Die Oper "Norma" war eine der Glanzpartien von Maria Callas - Aufführung am 13.9.2010 Theater Bremen

Die „Norma“ war eine der Glanzpartien von Maria Callas. Normas berühmtes Gebet „Casta Diva“ gehört zum Ergreifendsten, was die Epoche des Belcanto überhaupt hervorgebracht hat. Selbst Richard Wagner bekannte, Bellinis Melodien seien „schöner als Träume“. „Norma“ ist im präfranzösischen Gallien angesiedelt.
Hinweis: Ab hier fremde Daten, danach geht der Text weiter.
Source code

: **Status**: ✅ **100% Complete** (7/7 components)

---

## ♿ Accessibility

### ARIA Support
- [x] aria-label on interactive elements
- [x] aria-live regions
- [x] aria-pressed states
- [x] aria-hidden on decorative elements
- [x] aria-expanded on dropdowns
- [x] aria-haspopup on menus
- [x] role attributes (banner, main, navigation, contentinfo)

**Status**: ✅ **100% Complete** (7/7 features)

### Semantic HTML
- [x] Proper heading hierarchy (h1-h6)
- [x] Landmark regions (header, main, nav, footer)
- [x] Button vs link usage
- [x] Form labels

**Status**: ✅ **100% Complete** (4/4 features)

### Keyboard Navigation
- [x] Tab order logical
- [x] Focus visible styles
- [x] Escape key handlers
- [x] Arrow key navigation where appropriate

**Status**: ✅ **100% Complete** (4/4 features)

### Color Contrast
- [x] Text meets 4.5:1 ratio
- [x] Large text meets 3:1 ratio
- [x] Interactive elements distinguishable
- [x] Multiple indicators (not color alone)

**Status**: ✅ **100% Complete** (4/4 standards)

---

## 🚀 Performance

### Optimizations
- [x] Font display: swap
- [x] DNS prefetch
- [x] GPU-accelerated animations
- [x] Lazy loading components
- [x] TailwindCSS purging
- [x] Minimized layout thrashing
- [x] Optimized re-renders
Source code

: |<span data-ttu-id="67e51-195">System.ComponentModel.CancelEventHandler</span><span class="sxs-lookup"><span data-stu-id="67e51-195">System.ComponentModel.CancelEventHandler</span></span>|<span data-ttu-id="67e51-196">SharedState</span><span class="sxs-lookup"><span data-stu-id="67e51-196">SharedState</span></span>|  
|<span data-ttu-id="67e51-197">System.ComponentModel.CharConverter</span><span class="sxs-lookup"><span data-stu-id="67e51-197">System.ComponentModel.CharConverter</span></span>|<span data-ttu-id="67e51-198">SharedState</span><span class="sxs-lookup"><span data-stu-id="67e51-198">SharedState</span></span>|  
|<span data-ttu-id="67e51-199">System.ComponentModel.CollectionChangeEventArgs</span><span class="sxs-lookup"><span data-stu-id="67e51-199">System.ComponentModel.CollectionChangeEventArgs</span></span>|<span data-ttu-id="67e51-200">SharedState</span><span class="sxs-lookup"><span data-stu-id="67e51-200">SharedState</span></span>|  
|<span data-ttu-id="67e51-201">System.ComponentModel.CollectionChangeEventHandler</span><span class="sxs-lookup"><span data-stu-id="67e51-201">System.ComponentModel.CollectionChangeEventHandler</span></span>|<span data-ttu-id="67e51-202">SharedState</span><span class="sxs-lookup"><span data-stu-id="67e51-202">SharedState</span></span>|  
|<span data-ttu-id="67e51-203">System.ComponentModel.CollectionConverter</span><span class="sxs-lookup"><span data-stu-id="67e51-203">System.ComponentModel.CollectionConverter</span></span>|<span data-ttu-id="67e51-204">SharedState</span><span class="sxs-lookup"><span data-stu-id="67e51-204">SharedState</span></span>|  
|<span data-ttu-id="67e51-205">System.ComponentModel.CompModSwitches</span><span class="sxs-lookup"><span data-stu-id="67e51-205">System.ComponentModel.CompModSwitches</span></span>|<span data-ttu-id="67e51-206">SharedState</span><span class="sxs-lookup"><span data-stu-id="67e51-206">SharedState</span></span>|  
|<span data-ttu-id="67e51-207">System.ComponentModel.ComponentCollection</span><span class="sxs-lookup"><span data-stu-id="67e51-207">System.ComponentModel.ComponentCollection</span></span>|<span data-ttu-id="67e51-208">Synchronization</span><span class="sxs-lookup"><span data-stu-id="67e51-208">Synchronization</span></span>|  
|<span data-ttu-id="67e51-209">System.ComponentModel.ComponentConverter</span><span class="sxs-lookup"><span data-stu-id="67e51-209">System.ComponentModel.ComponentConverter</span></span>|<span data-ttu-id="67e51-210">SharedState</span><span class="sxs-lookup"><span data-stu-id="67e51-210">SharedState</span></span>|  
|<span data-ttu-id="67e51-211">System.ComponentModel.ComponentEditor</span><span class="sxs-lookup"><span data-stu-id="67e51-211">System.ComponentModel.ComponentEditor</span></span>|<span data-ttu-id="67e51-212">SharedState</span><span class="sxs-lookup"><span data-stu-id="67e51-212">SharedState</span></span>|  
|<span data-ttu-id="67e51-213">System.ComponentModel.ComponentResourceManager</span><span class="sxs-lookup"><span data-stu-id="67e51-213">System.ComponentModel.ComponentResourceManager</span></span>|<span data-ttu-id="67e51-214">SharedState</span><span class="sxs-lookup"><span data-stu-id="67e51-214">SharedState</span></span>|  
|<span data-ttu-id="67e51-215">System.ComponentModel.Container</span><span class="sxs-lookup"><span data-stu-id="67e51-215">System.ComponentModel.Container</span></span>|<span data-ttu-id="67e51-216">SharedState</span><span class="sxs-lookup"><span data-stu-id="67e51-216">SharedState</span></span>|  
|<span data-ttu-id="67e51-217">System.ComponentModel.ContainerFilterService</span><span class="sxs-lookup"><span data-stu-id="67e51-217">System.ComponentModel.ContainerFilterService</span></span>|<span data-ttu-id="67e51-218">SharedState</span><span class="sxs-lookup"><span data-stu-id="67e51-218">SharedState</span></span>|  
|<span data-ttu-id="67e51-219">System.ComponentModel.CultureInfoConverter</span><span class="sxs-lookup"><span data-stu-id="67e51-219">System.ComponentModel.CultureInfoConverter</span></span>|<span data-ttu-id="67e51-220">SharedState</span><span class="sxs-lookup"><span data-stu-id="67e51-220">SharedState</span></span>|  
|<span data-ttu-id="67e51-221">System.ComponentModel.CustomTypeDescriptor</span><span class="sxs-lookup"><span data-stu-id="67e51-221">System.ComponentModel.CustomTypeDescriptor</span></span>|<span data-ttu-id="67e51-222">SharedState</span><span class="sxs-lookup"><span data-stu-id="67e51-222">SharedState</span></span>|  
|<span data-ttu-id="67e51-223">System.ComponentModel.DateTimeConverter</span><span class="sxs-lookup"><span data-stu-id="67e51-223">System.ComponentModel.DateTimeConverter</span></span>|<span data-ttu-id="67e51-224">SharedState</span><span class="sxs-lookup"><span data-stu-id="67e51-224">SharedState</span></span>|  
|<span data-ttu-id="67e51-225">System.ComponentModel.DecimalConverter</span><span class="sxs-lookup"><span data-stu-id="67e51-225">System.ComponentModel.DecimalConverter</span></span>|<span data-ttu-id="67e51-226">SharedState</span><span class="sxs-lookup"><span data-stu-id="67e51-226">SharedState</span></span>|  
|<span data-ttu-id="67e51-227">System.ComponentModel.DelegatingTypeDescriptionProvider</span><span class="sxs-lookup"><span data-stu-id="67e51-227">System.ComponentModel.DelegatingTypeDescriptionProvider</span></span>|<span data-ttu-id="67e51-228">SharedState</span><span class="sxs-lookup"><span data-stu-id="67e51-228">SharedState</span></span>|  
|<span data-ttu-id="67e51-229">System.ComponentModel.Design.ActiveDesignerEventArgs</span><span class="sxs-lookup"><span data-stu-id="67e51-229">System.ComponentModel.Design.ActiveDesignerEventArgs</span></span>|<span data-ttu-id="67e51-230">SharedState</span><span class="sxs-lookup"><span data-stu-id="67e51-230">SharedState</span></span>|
Die Handlung, die zur Zeit der römischen Besetzung Galliens im Jahre 50 vor Christus spielt, enthält alles, was eine gute Oper ausmacht: Große Emotionen und Leidenschaften, die sich an den sozialen Grenzen und Gesetzen brechen und entzünden. Die Druidenpriesterin Norma liebt den römischen Besatzungsoffizier Pollione und gebiert ihm heimlich zwei Kinder.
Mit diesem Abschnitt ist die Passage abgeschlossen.